++++ SOURCE EXTRACT

Tuesday, October 15, 2002

Several bloggers are pointing to a rather scary column by Robert Novak, a man not ordinarily thought of as a left-wing softie, which describes Rumsfeld's war planning as based on a best-case scenario --- specifically, that native Iraqi Shiites will do most of the fighting, and that the Republican guard won't put up any stiff resistance. This, in turn, is based on advice from a small circle which includes the likes of Richard Perle and that noted problem solver at the level of civilizations, Newt Gingrich, but does not seem to include many, if any, of his own military's generals. When asked about the US contingency plan for a credible worst-case scenario --- hard fighting in urban areas, with loyal Iraqi troops deliberately using large civilian populations as human shields --- Novak's sources, both in the Senate and high in the Pentagon, say they're not sure it even exists.

Rumsfeld apparently expects the Iraqis to welcome Americans as liberators, as in Afghanistan. Of course, there are just a few differences from the Afghan scenario. Like the bombs we've been continually dropping on Iraq for, oh, the last ten years or so. And the domestic privation which Saddam Hussein's government is blaming, fairly or not, on the American-driven sanctions regime. And the nature of our putative Shiite allies, who are likely to remember in a pinch that their Iranian coreligionists have backed them consistently, while the United States left them in the lurch after the Gulf War. When Saul Landau reports

The last day in Baghdad . A woman with dyed blond hair and tight pants runs a shop. She tells me she has just returned from a vacation with her Algerian live-in boyfriend to Barbados and Martinique and "I could hardly wait to return home. I love it here."

++++++++

## WHAT YOU HAVE TO DO
Answer these questions about the post on Rumsfeld's war planning:
(a) Which two people does the post name as part of the small circle advising the planning?
(b) What does Saddam Hussein's government blame the domestic privation on?
(c) Where did the shopkeeper in Baghdad go on vacation?

++++ DATA FOR REVIEW

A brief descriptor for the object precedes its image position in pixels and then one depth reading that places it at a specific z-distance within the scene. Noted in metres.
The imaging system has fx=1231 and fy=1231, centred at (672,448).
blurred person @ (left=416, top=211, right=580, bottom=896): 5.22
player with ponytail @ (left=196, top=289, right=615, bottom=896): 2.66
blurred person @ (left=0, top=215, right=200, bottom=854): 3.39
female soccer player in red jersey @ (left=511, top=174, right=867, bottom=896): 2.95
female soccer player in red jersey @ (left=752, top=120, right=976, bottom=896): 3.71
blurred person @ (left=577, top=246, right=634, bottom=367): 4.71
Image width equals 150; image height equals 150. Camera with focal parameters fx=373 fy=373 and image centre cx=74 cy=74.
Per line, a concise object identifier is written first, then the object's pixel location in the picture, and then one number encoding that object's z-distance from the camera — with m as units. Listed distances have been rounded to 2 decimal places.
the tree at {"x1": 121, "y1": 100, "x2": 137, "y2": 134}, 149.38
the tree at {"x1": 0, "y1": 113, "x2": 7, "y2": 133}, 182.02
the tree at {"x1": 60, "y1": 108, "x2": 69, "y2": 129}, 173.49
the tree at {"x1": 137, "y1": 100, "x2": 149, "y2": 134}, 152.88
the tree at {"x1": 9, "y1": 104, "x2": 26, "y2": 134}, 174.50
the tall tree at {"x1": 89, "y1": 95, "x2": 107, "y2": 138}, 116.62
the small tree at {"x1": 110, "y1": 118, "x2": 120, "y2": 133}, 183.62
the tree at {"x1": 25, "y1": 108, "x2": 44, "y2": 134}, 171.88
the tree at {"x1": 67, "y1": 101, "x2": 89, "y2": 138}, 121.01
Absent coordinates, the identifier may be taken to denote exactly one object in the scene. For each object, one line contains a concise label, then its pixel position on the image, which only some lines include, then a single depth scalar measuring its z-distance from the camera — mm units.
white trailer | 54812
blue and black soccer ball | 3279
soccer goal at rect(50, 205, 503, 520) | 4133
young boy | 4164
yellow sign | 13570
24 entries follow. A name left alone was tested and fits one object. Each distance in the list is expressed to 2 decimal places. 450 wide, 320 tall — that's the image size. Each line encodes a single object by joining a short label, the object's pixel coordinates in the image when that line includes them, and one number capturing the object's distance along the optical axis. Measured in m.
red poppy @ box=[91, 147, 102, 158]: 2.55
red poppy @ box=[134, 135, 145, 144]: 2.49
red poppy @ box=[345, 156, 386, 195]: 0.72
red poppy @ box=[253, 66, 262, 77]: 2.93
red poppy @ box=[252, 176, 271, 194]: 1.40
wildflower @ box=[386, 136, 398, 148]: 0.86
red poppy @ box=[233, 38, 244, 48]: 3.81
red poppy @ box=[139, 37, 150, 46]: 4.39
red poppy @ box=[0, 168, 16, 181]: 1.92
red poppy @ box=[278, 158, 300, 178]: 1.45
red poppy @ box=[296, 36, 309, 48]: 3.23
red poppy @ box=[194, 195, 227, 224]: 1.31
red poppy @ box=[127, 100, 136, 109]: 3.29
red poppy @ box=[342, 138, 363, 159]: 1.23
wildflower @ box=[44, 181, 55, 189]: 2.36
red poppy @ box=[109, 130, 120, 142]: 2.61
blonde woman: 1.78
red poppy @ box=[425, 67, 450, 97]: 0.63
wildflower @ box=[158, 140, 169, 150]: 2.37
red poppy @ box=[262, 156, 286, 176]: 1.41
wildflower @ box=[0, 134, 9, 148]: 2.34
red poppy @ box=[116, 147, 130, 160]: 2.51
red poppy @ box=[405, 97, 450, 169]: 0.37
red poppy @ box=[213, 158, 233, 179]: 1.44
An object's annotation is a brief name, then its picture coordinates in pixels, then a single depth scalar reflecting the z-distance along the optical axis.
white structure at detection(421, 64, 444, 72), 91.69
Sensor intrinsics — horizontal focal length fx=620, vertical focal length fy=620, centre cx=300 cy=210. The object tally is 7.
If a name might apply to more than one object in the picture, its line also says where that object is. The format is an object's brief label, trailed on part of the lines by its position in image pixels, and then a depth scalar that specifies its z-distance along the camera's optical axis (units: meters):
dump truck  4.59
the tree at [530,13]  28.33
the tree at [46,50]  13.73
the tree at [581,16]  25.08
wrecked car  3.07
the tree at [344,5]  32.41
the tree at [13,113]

++++++++

## RESPONSE FOR THIS EXERCISE
(a) Richard Perle and Newt Gingrich.
(b) The American-driven sanctions regime.
(c) Barbados and Martinique.